Il primo album di Marco Parente, Eppur non basta, aveva raccolto una notevole collezione di elogi da parte della stampa specializzata italiana, grazie a canzoni di qualità insolita, sorrette da arrangiamenti preziosi e originali, e interpretate da una voce dal timbro dolce e appassionato. Insomma, uno di quei dischi che spinge all'uso (e all'abuso) di parole come 'poesia', 'arte' e 'personaggio di culto'.

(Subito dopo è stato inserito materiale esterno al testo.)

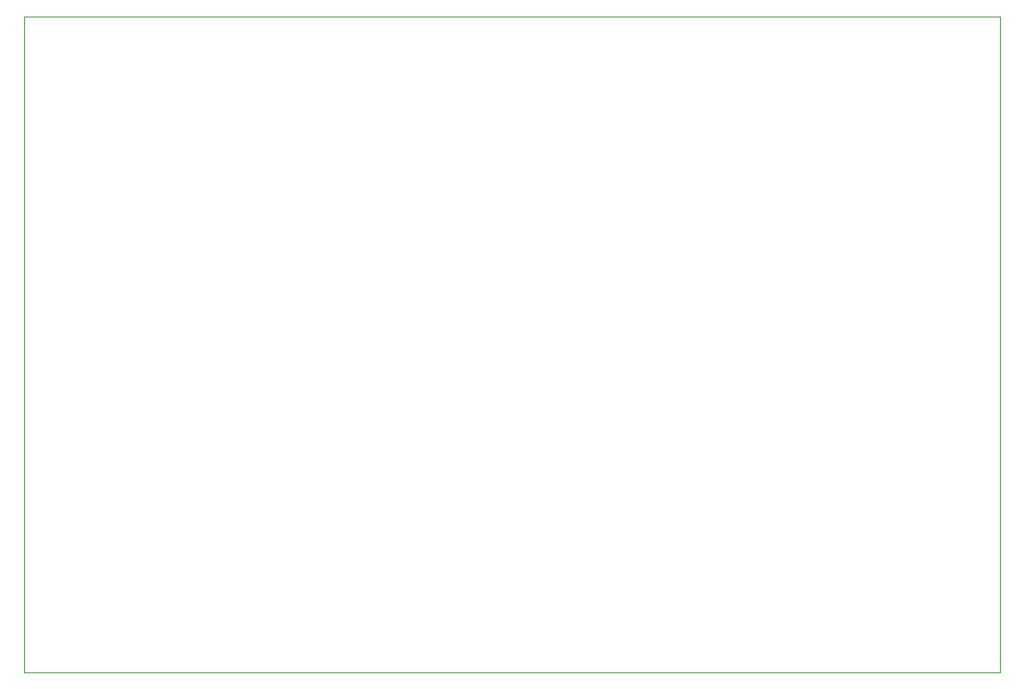
<source format=gbr>
G04 #@! TF.GenerationSoftware,KiCad,Pcbnew,(5.0.2-5)-5*
G04 #@! TF.CreationDate,2022-03-24T12:02:08+00:00*
G04 #@! TF.ProjectId,bee-badge-2000,6265652d-6261-4646-9765-2d323030302e,rev?*
G04 #@! TF.SameCoordinates,Original*
G04 #@! TF.FileFunction,Profile,NP*
%FSLAX46Y46*%
G04 Gerber Fmt 4.6, Leading zero omitted, Abs format (unit mm)*
G04 Created by KiCad (PCBNEW (5.0.2-5)-5) date Thursday, 24 March 2022 at 12:02:08*
%MOMM*%
%LPD*%
G01*
G04 APERTURE LIST*
%ADD10C,0.010000*%
G04 APERTURE END LIST*
D10*
X81400000Y-86000000D02*
X81400000Y-19000000D01*
X181000000Y-86000000D02*
X81400000Y-86000000D01*
X181000000Y-19000000D02*
X181000000Y-86000000D01*
X81400000Y-19000000D02*
X181000000Y-19000000D01*
M02*

</source>
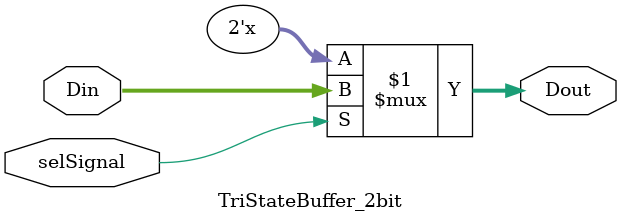
<source format=sv>

module TriStateBuffer_2bit(Din, selSignal, Dout);

input wire [1:0] Din;
input wire [0:0] selSignal;
output wire [1:0] Dout;

assign Dout = (selSignal) ? Din : 2'bz; 

endmodule

</source>
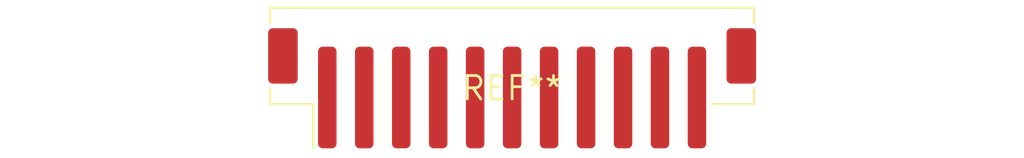
<source format=kicad_pcb>
(kicad_pcb (version 20240108) (generator pcbnew)

  (general
    (thickness 1.6)
  )

  (paper "A4")
  (layers
    (0 "F.Cu" signal)
    (31 "B.Cu" signal)
    (32 "B.Adhes" user "B.Adhesive")
    (33 "F.Adhes" user "F.Adhesive")
    (34 "B.Paste" user)
    (35 "F.Paste" user)
    (36 "B.SilkS" user "B.Silkscreen")
    (37 "F.SilkS" user "F.Silkscreen")
    (38 "B.Mask" user)
    (39 "F.Mask" user)
    (40 "Dwgs.User" user "User.Drawings")
    (41 "Cmts.User" user "User.Comments")
    (42 "Eco1.User" user "User.Eco1")
    (43 "Eco2.User" user "User.Eco2")
    (44 "Edge.Cuts" user)
    (45 "Margin" user)
    (46 "B.CrtYd" user "B.Courtyard")
    (47 "F.CrtYd" user "F.Courtyard")
    (48 "B.Fab" user)
    (49 "F.Fab" user)
    (50 "User.1" user)
    (51 "User.2" user)
    (52 "User.3" user)
    (53 "User.4" user)
    (54 "User.5" user)
    (55 "User.6" user)
    (56 "User.7" user)
    (57 "User.8" user)
    (58 "User.9" user)
  )

  (setup
    (pad_to_mask_clearance 0)
    (pcbplotparams
      (layerselection 0x00010fc_ffffffff)
      (plot_on_all_layers_selection 0x0000000_00000000)
      (disableapertmacros false)
      (usegerberextensions false)
      (usegerberattributes false)
      (usegerberadvancedattributes false)
      (creategerberjobfile false)
      (dashed_line_dash_ratio 12.000000)
      (dashed_line_gap_ratio 3.000000)
      (svgprecision 4)
      (plotframeref false)
      (viasonmask false)
      (mode 1)
      (useauxorigin false)
      (hpglpennumber 1)
      (hpglpenspeed 20)
      (hpglpendiameter 15.000000)
      (dxfpolygonmode false)
      (dxfimperialunits false)
      (dxfusepcbnewfont false)
      (psnegative false)
      (psa4output false)
      (plotreference false)
      (plotvalue false)
      (plotinvisibletext false)
      (sketchpadsonfab false)
      (subtractmaskfromsilk false)
      (outputformat 1)
      (mirror false)
      (drillshape 1)
      (scaleselection 1)
      (outputdirectory "")
    )
  )

  (net 0 "")

  (footprint "JST_PH_B11B-PH-SM4-TB_1x11-1MP_P2.00mm_Vertical" (layer "F.Cu") (at 0 0))

)

</source>
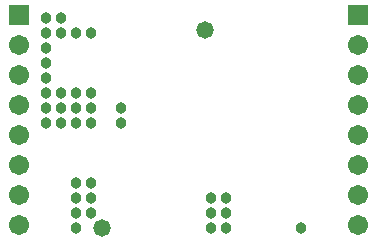
<source format=gbs>
%FSTAX23Y23*%
%MOIN*%
%SFA1B1*%

%IPPOS*%
%ADD47R,0.067060X0.067060*%
%ADD48C,0.067060*%
%ADD49C,0.038000*%
%ADD50C,0.058000*%
%LNboost-shield-v1.5-1*%
%LPD*%
G54D47*
X0119Y0076D03*
X0006D03*
G54D48*
X0119Y0066D03*
Y0056D03*
Y0046D03*
Y0036D03*
Y0026D03*
Y0016D03*
Y0006D03*
X0006Y0066D03*
Y0056D03*
Y0046D03*
Y0036D03*
Y0026D03*
Y0016D03*
Y0006D03*
G54D49*
X01Y0005D03*
X0075Y0015D03*
Y001D03*
Y0005D03*
X007Y0015D03*
Y001D03*
Y0005D03*
X004Y0045D03*
Y004D03*
X003Y007D03*
Y005D03*
Y0045D03*
Y004D03*
Y002D03*
Y0015D03*
Y001D03*
X0025Y007D03*
Y005D03*
Y0045D03*
Y004D03*
Y002D03*
Y0015D03*
Y001D03*
Y0005D03*
X002Y0075D03*
Y007D03*
Y005D03*
Y0045D03*
Y004D03*
X0015Y0075D03*
Y007D03*
Y0065D03*
Y006D03*
Y0055D03*
Y005D03*
Y0045D03*
Y004D03*
G54D50*
X00335Y0005D03*
X0068Y0071D03*
M02*
</source>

Testa, dì cuore conferma che non si trattava di un fuoco di paglia, e Parente è un credibile esponente di quell'area della musica italiana in bilico fra canzone d'autore e rock, frequentata da gente come La Crus e Cristina Donà, presente qui in Senza voltarsi. Si avverte chiaramente l'ambizione di volare alto, di confrontarsi con temi impegnativi ("Parola seria ma non troppo è Dio", esordisce Karma Parente), di esprimersi con la massima intensità possibile restando legato a un mondo emotivo intimo e personale.

Come nel lavoro d'esordio, non ci sono debiti musicali evidenti: aleggia a tratti il nobile spettro di Jeff Buckley (nel brano che dà il titolo all'album), e si può cogliere qualche strascico delle passate avventure di Parente con i CSI nella trama pianistica di La guarigione, ma si tratta di echi tutto sommato lontani. Parente ha imboccato una strada sua, ed è in possesso di buone canzoni; può apparire occasionalmente fin troppo ambizioso, ma è un rischio inevitabile quando si viaggia sul confine tra canzone e poesia.

Lasciamolo lavorare, magari senza inondarlo di superlativi, augurandogli di avere un pubblico abbastanza ampio da evitargli gli stenti economici solitamente riservati agli eroi di culto, e abbastanza ristretto da lasciarlo fuori dal tritacarne della musica di più largo consumo.

I buoni risultati non tarderanno a farsi vedere.